Je fais partie de ceux qui ont rejoins la FI parce qu'elle cassait les codes, laissait la place à ceux qui ne souhaitaient pas s'attacher à un parti. J'ai été, et le suis encore, convaincu par le programme de L'avenir en commun. Pourquoi? Parce que depuis bien longtemps il n'y avait pas eu de programme en capacité de rassembler les français. Pourtant il existe un paradoxe dans la FI : nous plébiscitons le programme mais la campagne s'est organisée autour d'un homme Jean Luc Mélenchon et de la présidentielle. C'est peut être là que se situe l'origine de notre défaite dans les urnes aux législatives. Quoiqu'on en dise les citoyens et les électeurs votent pour un député local, qu'ils connaissent. Il aurait donc fallu désigner plus rapidement nos candidats (en septembre pourquoi pas) afin qu'ils portent eux même le programme et qu'ils fassent de l'andragogie politique auprès des citoyens pour expliquer toute l'utilité des législatives.
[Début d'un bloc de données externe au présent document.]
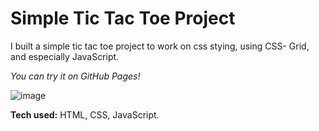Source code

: # Simple Tic Tac Toe Project
I built a simple tic tac toe project to work on css stying, using CSS- Grid, and especially JavaScript. 

*You can try it on GitHub Pages!*

![image](https://user-images.githubusercontent.com/95244629/198887962-0038da2b-8c0e-4ed2-9abc-6a9aa65f792a.png)

**Tech used:** HTML, CSS, JavaScript.


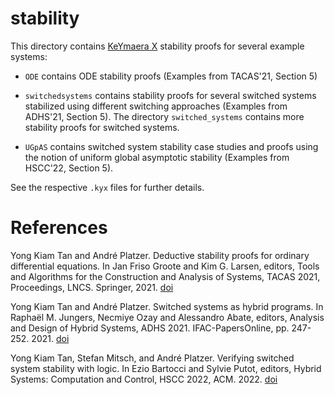 # stability

This directory contains [KeYmaera X](http://keymaeraX.org/) stability proofs for several example systems:

- `ODE` contains ODE stability proofs (Examples from TACAS'21, Section 5)

- `switchedsystems` contains stability proofs for several switched systems stabilized using different switching approaches (Examples from ADHS'21, Section 5). The directory `switched_systems` contains more stability proofs for switched systems.

- `UGpAS` contains switched system stability case studies and proofs using the notion of uniform global asymptotic stability (Examples from HSCC'22, Section 5).

See the respective `.kyx` files for further details.

# References
Yong Kiam Tan and André Platzer. Deductive stability proofs for ordinary differential equations. 
In Jan Friso Groote and Kim G. Larsen, editors, Tools and Algorithms for the Construction and Analysis of Systems, TACAS 2021, Proceedings, LNCS. Springer, 2021. [doi](https://doi.org/10.1007/978-3-030-72013-1_10)

Yong Kiam Tan and André Platzer. Switched systems as hybrid programs.
In Raphaël M. Jungers, Necmiye Ozay and Alessandro Abate, editors, Analysis and Design of Hybrid Systems, ADHS 2021. IFAC-PapersOnline, pp. 247-252. 2021. [doi](https://doi.org/10.1016/j.ifacol.2021.08.506)

Yong Kiam Tan, Stefan Mitsch, and André Platzer. Verifying switched system stability with logic.
In Ezio Bartocci and Sylvie Putot, editors, Hybrid Systems: Computation and Control, HSCC 2022, ACM. 2022. [doi](https://doi.org/10.1145/3501710.3519541)

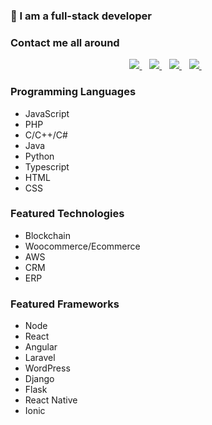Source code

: ### 👋 I am a full-stack developer
### Contact me all around
<p align='center'>
<a href="https://www.linkedin.com/in/kroim" target="_blank">
  <img src="https://img.shields.io/badge/linkedin-%230077B5.svg?&style=for-the-badge&logo=linkedin&logoColor=white" />
</a>&nbsp;&nbsp;
<a href="https://join.skype.com/invite/eumi2mzscGm8" target="_blank">
  <img src="https://img.shields.io/badge/skype-%231DA1F3.svg?&style=for-the-badge&logo=skype&logoColor=white" />
</a>&nbsp;&nbsp;
<a href="https://t.me/kroim1202" target="_blank">
  <img src="https://img.shields.io/badge/telegram-%230077B5.svg?&style=for-the-badge&logo=telegram&logoColor=white" />
</a>&nbsp;&nbsp;
<a href="mailto:wonderfulplayer@outlook.com" target="_blank">
  <img src="https://img.shields.io/badge/email me-%231DA1F3.svg?&style=for-the-badge&logo=gmail&logoColor=white" />
</a>&nbsp;&nbsp;
</p>

 ### Programming Languages
  - JavaScript
  - PHP
  - C/C++/C#
  - Java
  - Python
  - Typescript
  - HTML
  - CSS

### Featured Technologies
 - Blockchain
 - Woocommerce/Ecommerce
 - AWS
 - CRM
 - ERP

### Featured Frameworks
 - Node
 - React
 - Angular
 - Laravel
 - WordPress
 - Django
 - Flask
 - React Native
 - Ionic

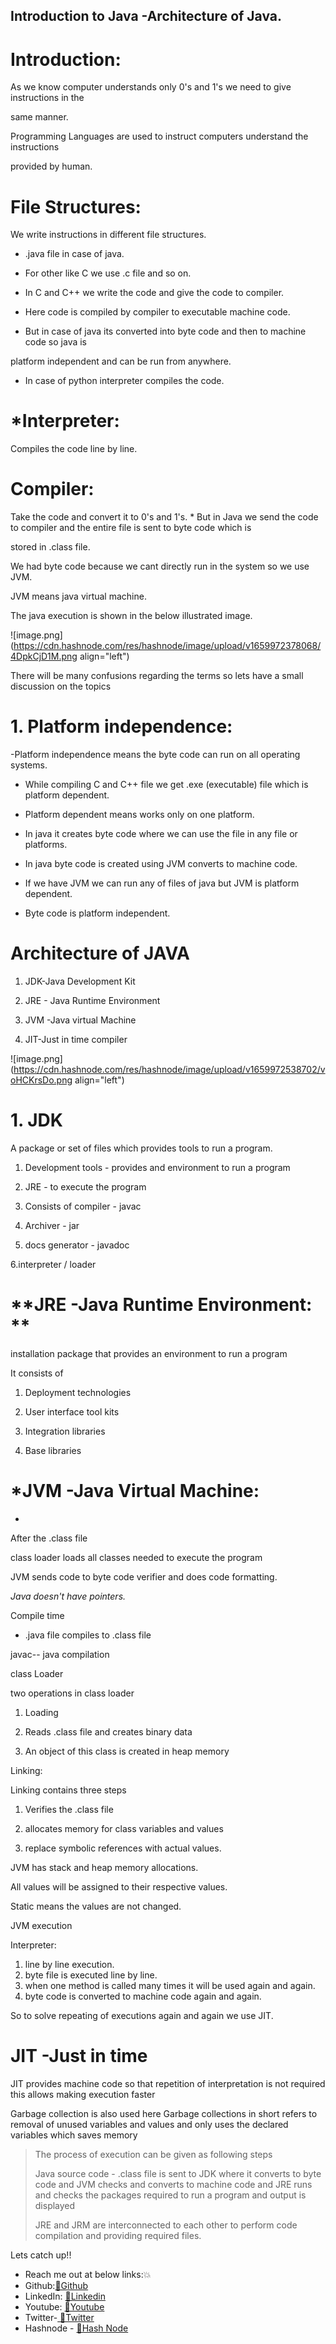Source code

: ## Introduction to Java -Architecture of Java.

# Introduction:

As we know computer understands only 0's and 1's we need to give instructions in the 

same manner. 

Programming Languages are used to instruct computers understand the instructions 

provided by human.

# File Structures:

We write instructions in different file structures.

- .java file in case of java.

- For other like C we use .c file and so on.

- In C and C++ we write the code and give the code to compiler.

- Here code is compiled by compiler to executable machine code.

- But in case of java its converted into byte code and then to machine code so java is 

platform independent and can be run from anywhere.

- In case of python interpreter compiles the code.

# *Interpreter:  

Compiles the code line by line.

# Compiler: 

 Take the code and convert it to 0's and 1's.
*
But in Java we send the code to compiler and the entire file is sent to byte code which is 

stored in .class file.

We had byte code because we cant directly run in the system so we use JVM.

JVM means java virtual machine.

The java execution is shown in the below illustrated image. 


![image.png](https://cdn.hashnode.com/res/hashnode/image/upload/v1659972378068/4DpkCjD1M.png align="left")



There will be many confusions regarding the terms so lets have a small discussion on the topics

# 1. Platform independence:

-Platform independence means the byte code can run on all operating systems.

- While compiling C and C++ file we get .exe (executable)  file which is platform dependent.

- Platform dependent means works only on one platform.

- In java it creates byte code where we can use the file in any file or platforms.

- In java byte code is created using JVM converts to machine code.

- If we have JVM we can run any of files of java but JVM is platform dependent.

- Byte code is platform independent.


# **Architecture of JAVA**

1. JDK-Java Development Kit

2. JRE - Java Runtime Environment

3. JVM -Java virtual Machine

4. JIT-Just in time compiler


![image.png](https://cdn.hashnode.com/res/hashnode/image/upload/v1659972538702/voHCKrsDo.png align="left")

# 1.  JDK

A package or set of files which provides tools to run a program.

1.  Development tools - provides and environment to run a program

2.   JRE - to execute the program

3.  Consists of compiler - javac

4. Archiver - jar

5. docs generator - javadoc

6.interpreter / loader


# **JRE -Java Runtime Environment: **

installation package that provides an environment to run a program

It consists of 

1. Deployment technologies

2. User interface tool kits

3. Integration libraries

4. Base libraries

# *JVM -Java Virtual Machine: 
*
After the .class file 

class loader loads all classes needed to execute the program

JVM sends code to byte code verifier  and does code formatting.


*Java doesn't have pointers.*


Compile time

- .java file compiles to .class file

javac-- java compilation

class Loader

two operations in class loader

1. Loading

 1. Reads .class file and creates binary data

2. An object of this class is created in heap memory

Linking:

Linking contains three steps

1. Verifies the .class file

2. allocates memory for class variables and values

3. replace symbolic references with actual values.

JVM has stack and heap memory allocations.

All values will be assigned to their respective values.

Static means the values are not changed.

JVM execution

Interpreter:

1. line by line execution.
2. byte file is executed line by line.
3. when one method is called many times it will be used again and again.
4. byte code is converted to machine code again and again.

So to solve repeating of executions again and again
we use JIT.

# JIT -Just in time

JIT provides machine code so that repetition of interpretation is not required
this allows making execution faster

Garbage collection is also used here 
Garbage collections in short refers to removal of unused variables and values and only uses the declared variables which saves memory

> The process of execution can be given as following steps
> 
> Java source code - .class file is sent to JDK where it converts to byte code and JVM checks and converts to machine code and JRE runs and checks the packages required to run a program and output is displayed
> 
> 
> JRE  and JRM are interconnected to each other to perform code compilation and providing required files.

Lets catch up!!
- Reach me out at below links:💥
- Github:<a href="https://github.com/lavanyayangala" >🙋Github</a>
- LinkedIn: <a href ="https://www.linkedin.com/in/lavanya-yangala/">👸Linkedin</a>
- Youtube: <a href="https://www.youtube.com/channel/UCq0XOjnIdC1cZyIaW7BZKeQ">💬Youtube</a>
- Twitter-<a href ="https://twitter.com/Lavanya45752554"> 💬Twitter</a>
- Hashnode - <a href ="https://lavanyayangala.hashnode.dev/"> 💬Hash Node</a>





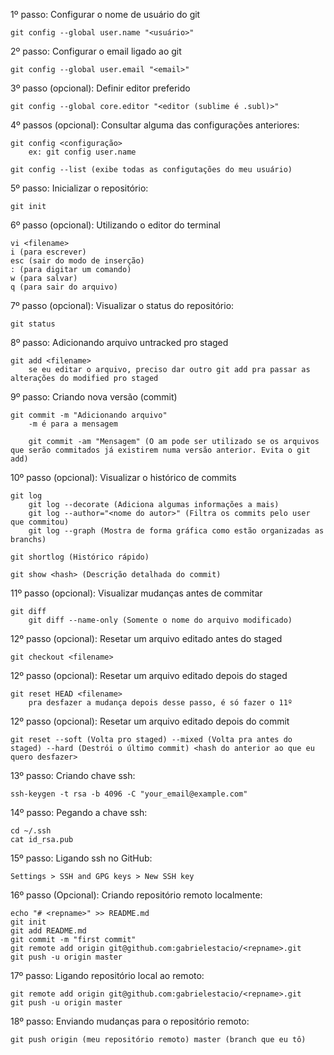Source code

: 1º passo: Configurar o nome de usuário do git
    
    git config --global user.name "<usuário>"

2º passo: Configurar o email ligado ao git
    
    git config --global user.email "<email>"

3º passo (opcional): Definir editor preferido
    
    git config --global core.editor "<editor (sublime é .subl)>"

4º passos (opcional): Consultar alguma das configurações anteriores:
    
    git config <configuração>
        ex: git config user.name
    
    git config --list (exibe todas as configutações do meu usuário)

5º passo: Inicializar o repositório:
    
    git init

6º passo (opcional): Utilizando o editor do terminal
    
    vi <filename>
    i (para escrever)
    esc (sair do modo de inserção)
    : (para digitar um comando)
    w (para salvar)
    q (para sair do arquivo)

7º passo (opcional): Visualizar o status do repositório:
    
    git status

8º passo: Adicionando arquivo untracked pro staged
    
    git add <filename>
        se eu editar o arquivo, preciso dar outro git add pra passar as alterações do modified pro staged

9º passo: Criando nova versão (commit)
    
    git commit -m "Adicionando arquivo"
        -m é para a mensagem

        git commit -am "Mensagem" (O am pode ser utilizado se os arquivos que serão commitados já existirem numa versão anterior. Evita o git add)
    
10º passo (opcional): Visualizar o histórico de commits

    git log
        git log --decorate (Adiciona algumas informações a mais)
        git log --author="<nome do autor>" (Filtra os commits pelo user que commitou)
        git log --graph (Mostra de forma gráfica como estão organizadas as branchs)

    git shortlog (Histórico rápido)
    
    git show <hash> (Descrição detalhada do commit)

11º passo (opcional):  Visualizar mudanças antes de commitar
    
    git diff
        git diff --name-only (Somente o nome do arquivo modificado)

12º passo (opcional): Resetar um arquivo editado antes do staged
    
    git checkout <filename>

12º passo (opcional): Resetar um arquivo editado depois do staged
    
    git reset HEAD <filename>
        pra desfazer a mudança depois desse passo, é só fazer o 11º

12º passo (opcional): Resetar um arquivo editado depois do commit
    
    git reset --soft (Volta pro staged) --mixed (Volta pra antes do staged) --hard (Destrói o último commit) <hash do anterior ao que eu quero desfazer>

13º passo: Criando chave ssh:
    
    ssh-keygen -t rsa -b 4096 -C "your_email@example.com"

14º passo: Pegando a chave ssh:
    
    cd ~/.ssh
    cat id_rsa.pub

15º passo: Ligando ssh no GitHub:
    
    Settings > SSH and GPG keys > New SSH key

16º passo (Opcional): Criando repositório remoto localmente:
    
    echo "# <repname>" >> README.md
    git init
    git add README.md
    git commit -m "first commit"
    git remote add origin git@github.com:gabrielestacio/<repname>.git
    git push -u origin master

17º passo: Ligando repositório local ao remoto:
    
    git remote add origin git@github.com:gabrielestacio/<repname>.git
    git push -u origin master

18º passo: Enviando mudanças para o repositório remoto:
    
    git push origin (meu repositório remoto) master (branch que eu tô)
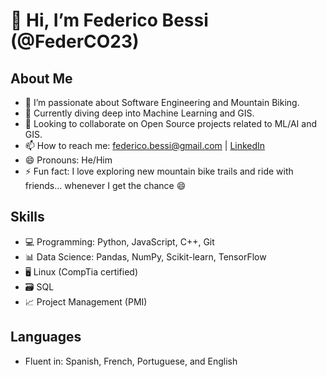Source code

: # 👋 Hi, I’m Federico Bessi (@FederCO23)

## About Me
- 👀 I’m passionate about Software Engineering and Mountain Biking.
- 🌱 Currently diving deep into Machine Learning and GIS.
- 💞️ Looking to collaborate on Open Source projects related to ML/AI and GIS.
- 📫 How to reach me: [federico.bessi@gmail.com](mailto:federico.bessi@gmail.com) | [LinkedIn](https://www.linkedin.com/in/federico-bessi/)
- 😄 Pronouns: He/Him
- ⚡ Fun fact: I love exploring new mountain bike trails and ride with friends... whenever I get the chance 😄

## Skills
- 💻 Programming: Python, JavaScript, C++, Git
- 📊 Data Science: Pandas, NumPy, Scikit-learn, TensorFlow
- 🖥️ Linux (CompTia certified)
- 🗃️ SQL
- 📈 Project Management (PMI)

## Languages
- Fluent in: Spanish, French, Portuguese, and English


<!---
FederCO23/FederCO23 is a ✨ special ✨ repository because its `README.md` (this file) appears on your GitHub profile.
You can click the Preview link to take a look at your changes.
--->
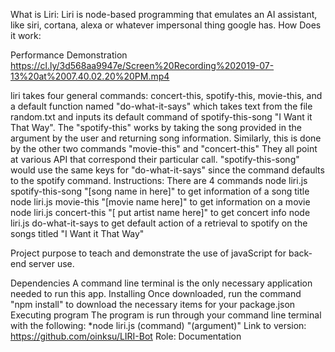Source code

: What is Liri:
Liri is node-based programming that emulates an AI assistant, like siri, cortana, alexa or whatever impersonal thing google has.
How Does it work:

Performance Demonstration
https://cl.ly/3d568aa9947e/Screen%20Recording%202019-07-13%20at%2007.40.02.20%20PM.mp4

liri takes four general commands: concert-this, spotify-this, movie-this, and a default function named "do-what-it-says" which takes text from the file random.txt and inputs its default command of spotify-this-song "I Want it That Way".
The "spotify-this" works by taking the song provided in the argument by the user and returning song information.
Similarly, this is done by the other two commands "movie-this" and "concert-this" They all point at various API that correspond their particular call. "spotify-this-song" would use the same keys for "do-what-it-says" since the command defaults to the spotify command.
Instructions:
There are 4 commands
node liri.js spotify-this-song "[song name in here]"
to get information of a song title
node liri.js movie-this "[movie name here]"
to get information on a movie
node liri.js concert-this "[ put artist name here]"
to get concert info
node liri.js do-what-it-says
to get default action of a retrieval to spotify on the songs titled "I Want it That Way"

Project purpose to teach and demonstrate the use of javaScript for back-end server use.

Dependencies
A command line terminal is the only necessary application needed to run this app.
Installing
Once downloaded, run the command "npm install" to download the necessary items for your package.json
Executing program
The program is run through your command line terminal with the following: *node liri.js (command) "(argument)"
Link to version: https://github.com/oinksu/LIRI-Bot
Role: Documentation 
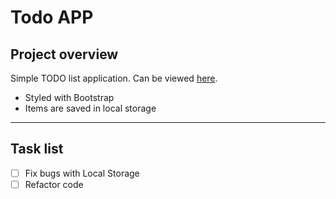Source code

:# Todo APP

## Project overview

Simple TODO list application. Can be viewed [here](https://tinozg.github.io/Todo_APP/index.html).

- Styled with Bootstrap
- Items are saved in local storage

---

## Task list

- [ ] Fix bugs with Local Storage
- [ ] Refactor code
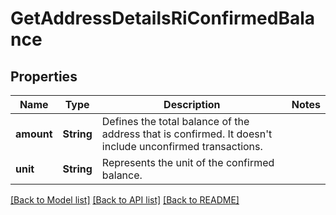 # GetAddressDetailsRiConfirmedBalance

## Properties

Name | Type | Description | Notes
------------ | ------------- | ------------- | -------------
**amount** | **String** | Defines the total balance of the address that is confirmed. It doesn't include unconfirmed transactions. | 
**unit** | **String** | Represents the unit of the confirmed balance. | 

[[Back to Model list]](../README.md#documentation-for-models) [[Back to API list]](../README.md#documentation-for-api-endpoints) [[Back to README]](../README.md)


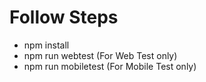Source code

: # Follow Steps

- npm install
- npm run webtest (For Web Test only)
- npm run mobiletest (For Mobile Test only)
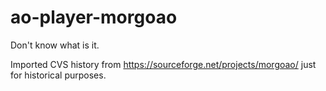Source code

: # ao-player-morgoao

Don't know what is it.

Imported CVS history from https://sourceforge.net/projects/morgoao/ just for historical purposes.
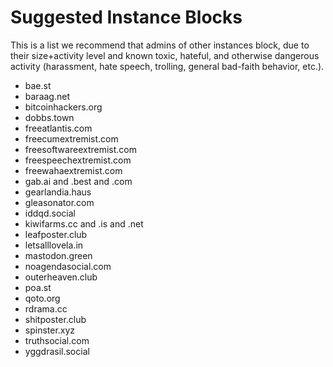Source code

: Suggested Instance Blocks
=========================

This is a list we recommend that admins of other instances block, due to
their size+activity level and known toxic, hateful, and otherwise dangerous
activity (harassment, hate speech, trolling, general bad-faith behavior,
etc.).

* bae.st
* baraag.net
* bitcoinhackers.org
* dobbs.town
* freeatlantis.com
* freecumextremist.com
* freesoftwareextremist.com
* freespeechextremist.com
* freewahaextremist.com
* gab.ai and .best and .com
* gearlandia.haus
* gleasonator.com
* iddqd.social
* kiwifarms.cc and .is and .net
* leafposter.club
* letsalllovela.in
* mastodon.green
* noagendasocial.com
* outerheaven.club
* poa.st
* qoto.org
* rdrama.cc
* shitposter.club
* spinster.xyz
* truthsocial.com
* yggdrasil.social
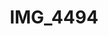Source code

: ---
pid: '158'
layout: photos
title: IMG_4494
filename: IMG_4494.jpg
caption: trusty remington typewriter
permalink: "/photos/158.html"
---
La seconde raison de la défaite aux législatives se situe dans l'incapacité de la FI a rassembler les autres partis. Je rejoins Jean sur son analyse : la FI n'a pas vocation a manger les autres partis, à les faire disparaître. Pourtant je crois qu'elle a vocation à rassembler. La différence non négligeable entre la FI, LO et le NPA c'est que la FI souhaite gouverner. Pour avoir été au NPA je crois que c'est la problématique des mouvements d'extrême gauche. Ils sont nécessaires, ils portent la voix de nombreuses personnes, des salariés, des ouvriers, des précaires et pourtant jamais leurs discours n'a fait si peu d'écho dans ces classes sociales. Pourquoi? Il me semble que la raison est l'isolement et donc l'incapacité de ces mouvements à se montrer légitimes aux yeux des autres.
La question de l'appareil et de ce que rapportent les voix aux partis lors des élections législatives est aussi un élément non négligeable de la multiplication des candidatures et de l'éparpillement des voix. Ce qui est triste dans cette histoire c'est que l'intérêt du parti prime sur l'intérêt commun. C'est pourquoi le rassemblement doit se faire comme avec les hamonistes et les écologistes car le peuple, les citoyens méritent d'avoir un mouvement fort mais pluriel. Intégrer la FI ce n'est pas s'oublier mais faire émerger encore plus d'idées fortes au plus grand nombre. 

J'espère que cette idée pourra faire son chemin et que nos députés soutiendront l'idée tout comme le bureau de la FI. Dans la logique d'un mouvement citoyen au fonctionnement horizontal cette démarche devrait faire écho. Nous devons être en capacité de nous questionner sur toute sorte de sujets tout en ne reniant pas les engagements pris par nos députés.Toujours tendre vers le mieux disant.Nous avons vu que François Ruffin et Clémentine Autain par exemple sont issus d'un rassemblement de la gauche.

Nous nous devons de rompre avec les vieilles organisations. Nous nous devons de continuer le combat, la lutte pour laquelle 20 % de français ont voté à la présidentielle tout en comprenant que dans ces 20% il n'y avait pas que des convaincus. Comprendre cela et travailler dans ce sens c'est réconcilier les gens avec leur pays, leurs institutions et leurs élus. Etre insoumis c'est aussi ne pas se soumettre au dogme partisan.